So I've been messing around with Python a bit lately and I'm trying to find a way to output the nth number of the fibonacci sequence in a single expression. This is the code that I've written so far:
(lambda f: f if f<2 else (f-1)+(f-2))(n)
# n == 1 -> 1
# n == 2 -> 1
# n == 3 -> 3
# n == 4 -> 5
# n == 5 -> 7
f = lambda n: n if n<2 else f(f-1)+f(f-2)
# f(1) -> 1
# f(2) -> 1
# f(3) -> 2
# f(4) -> 3
# f(10) -> 55
[(lambda f: f if f<2 else (f-1)+(f-2))(n) for n in range(10)]
[(lambda f: (lambda x: f(lambda v: x(x)(v)))(lambda x: f(lambda v: x(x)(v))))(lambda f:(lambda n: n if n<2 else f(n-1)+f(n-2)))(y) for y in range(10)]
You have to somehow assign a name to it in order to use a recursive definition--otherwise a recursive lambda function is impossible in Python since it doesn't have any special reflexive keyword that refers to it.

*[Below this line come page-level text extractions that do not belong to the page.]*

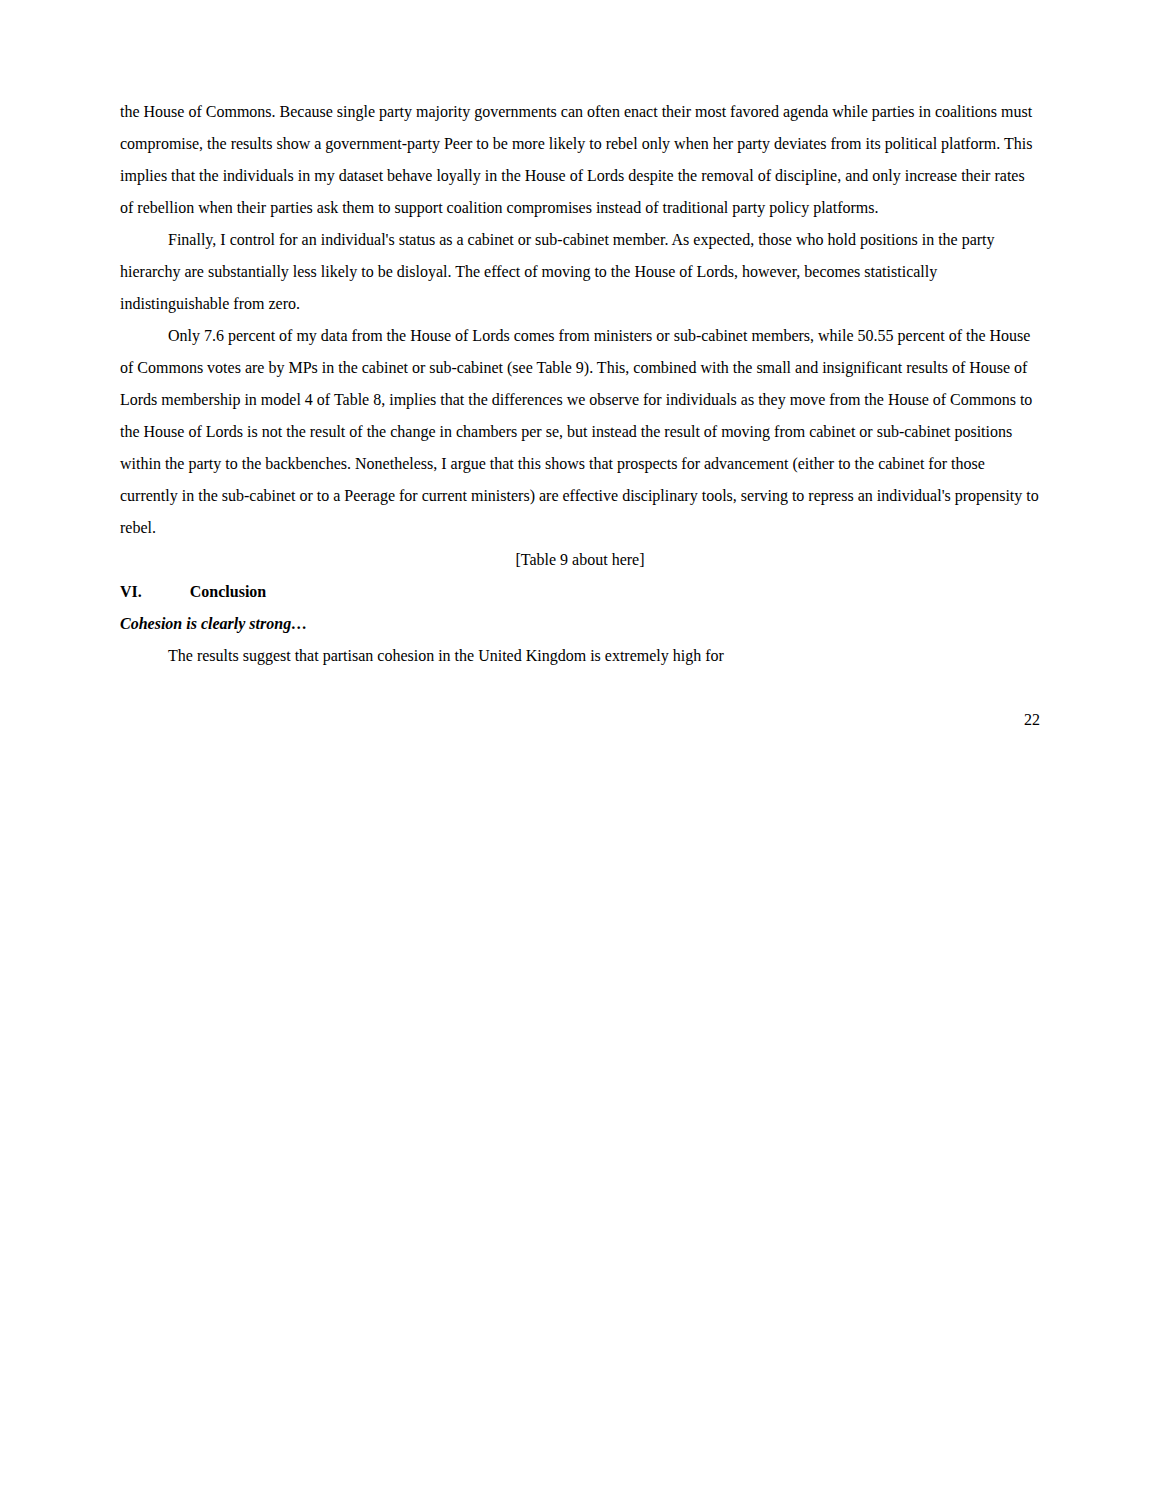the House of Commons. Because single party majority governments can often enact their most favored agenda while parties in coalitions must compromise, the results show a government-party Peer to be more likely to rebel only when her party deviates from its political platform. This implies that the individuals in my dataset behave loyally in the House of Lords despite the removal of discipline, and only increase their rates of rebellion when their parties ask them to support coalition compromises instead of traditional party policy platforms.
Finally, I control for an individual's status as a cabinet or sub-cabinet member. As expected, those who hold positions in the party hierarchy are substantially less likely to be disloyal. The effect of moving to the House of Lords, however, becomes statistically indistinguishable from zero.
Only 7.6 percent of my data from the House of Lords comes from ministers or sub-cabinet members, while 50.55 percent of the House of Commons votes are by MPs in the cabinet or sub-cabinet (see Table 9). This, combined with the small and insignificant results of House of Lords membership in model 4 of Table 8, implies that the differences we observe for individuals as they move from the House of Commons to the House of Lords is not the result of the change in chambers per se, but instead the result of moving from cabinet or sub-cabinet positions within the party to the backbenches. Nonetheless, I argue that this shows that prospects for advancement (either to the cabinet for those currently in the sub-cabinet or to a Peerage for current ministers) are effective disciplinary tools, serving to repress an individual's propensity to rebel.
[Table 9 about here]
VI. Conclusion
Cohesion is clearly strong…
The results suggest that partisan cohesion in the United Kingdom is extremely high for
22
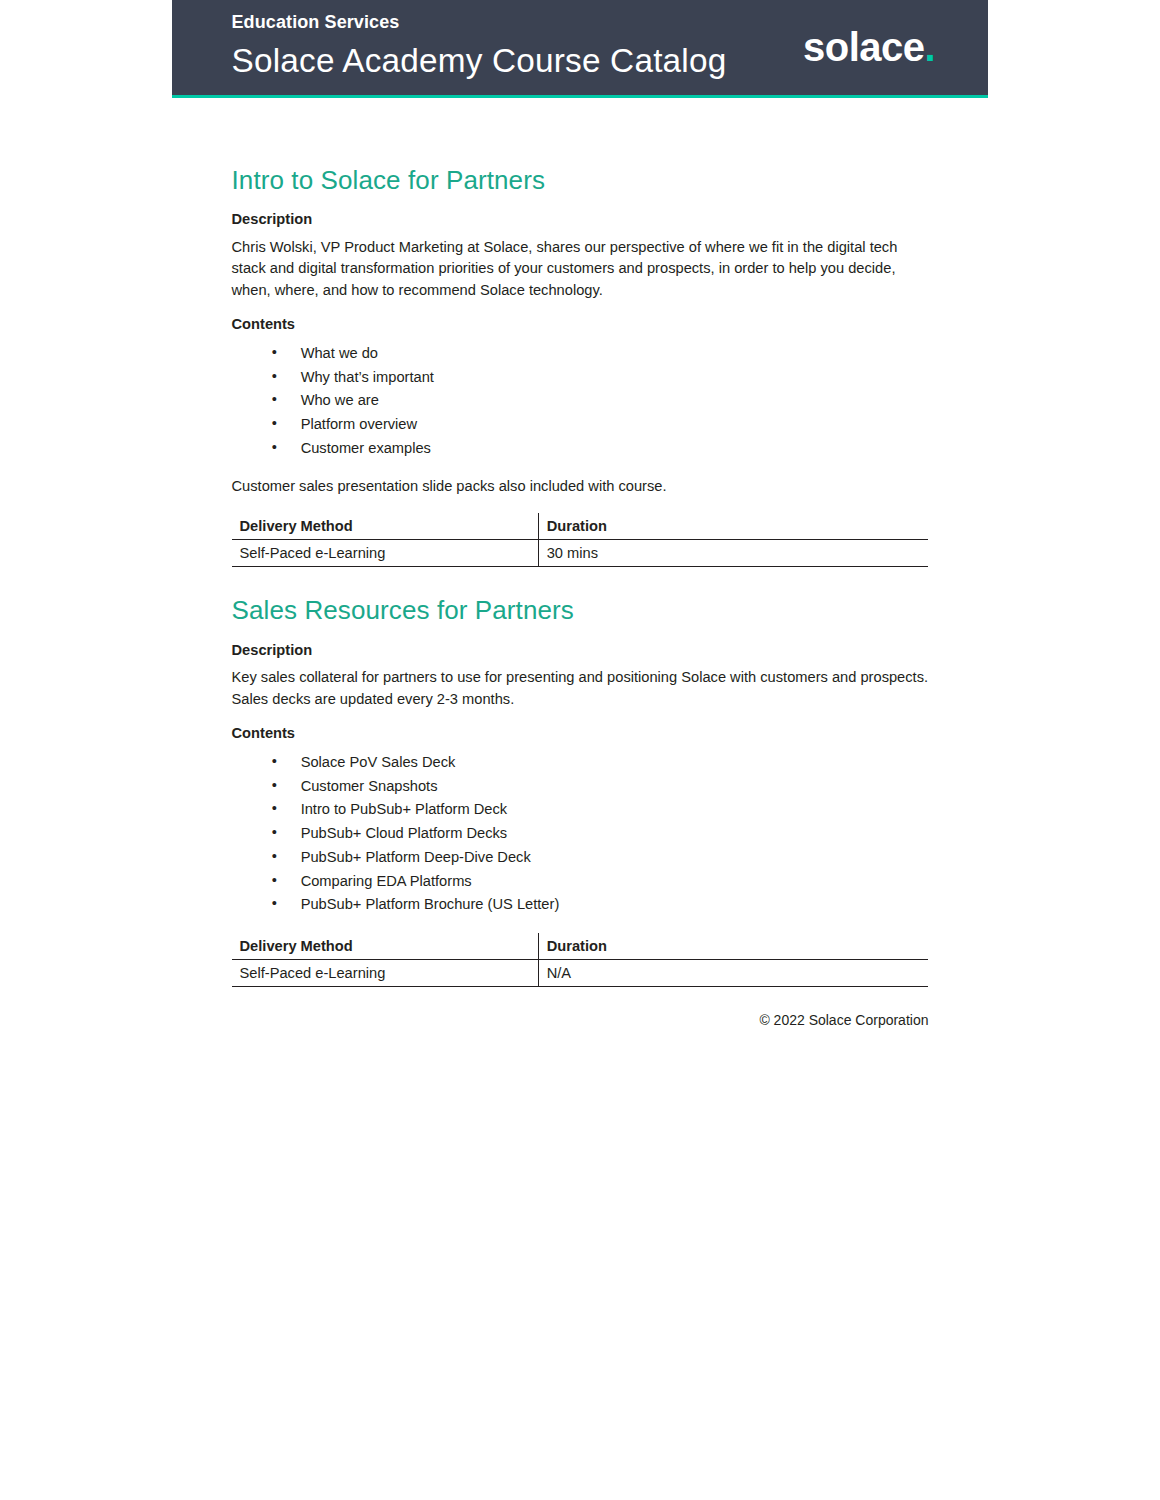Education Services
Solace Academy Course Catalog
solace.
Intro to Solace for Partners
Description
Chris Wolski, VP Product Marketing at Solace, shares our perspective of where we fit in the digital tech stack and digital transformation priorities of your customers and prospects, in order to help you decide, when, where, and how to recommend Solace technology.
Contents
What we do
Why that’s important
Who we are
Platform overview
Customer examples
Customer sales presentation slide packs also included with course.
| Delivery Method | Duration |
| --- | --- |
| Self-Paced e-Learning | 30 mins |
Sales Resources for Partners
Description
Key sales collateral for partners to use for presenting and positioning Solace with customers and prospects. Sales decks are updated every 2-3 months.
Contents
Solace PoV Sales Deck
Customer Snapshots
Intro to PubSub+ Platform Deck
PubSub+ Cloud Platform Decks
PubSub+ Platform Deep-Dive Deck
Comparing EDA Platforms
PubSub+ Platform Brochure (US Letter)
| Delivery Method | Duration |
| --- | --- |
| Self-Paced e-Learning | N/A |
© 2022 Solace Corporation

As TerryA mentioned, you could use the trick in this post in order to generate a sequence of
x Fibonacci numbers in one statement with the recursive definition.
Or, you could use the closed form, which would be much faster:
[int(round((lambda n: ((1+5**0.5)**n-(1-5**0.5)**n)/(2**n*5**0.5))(x))) for x in range(10)]
This assumes that x is not very large, though, because the float arithmetic will overflow around
x=600 and will probably have large rounding errors before that point.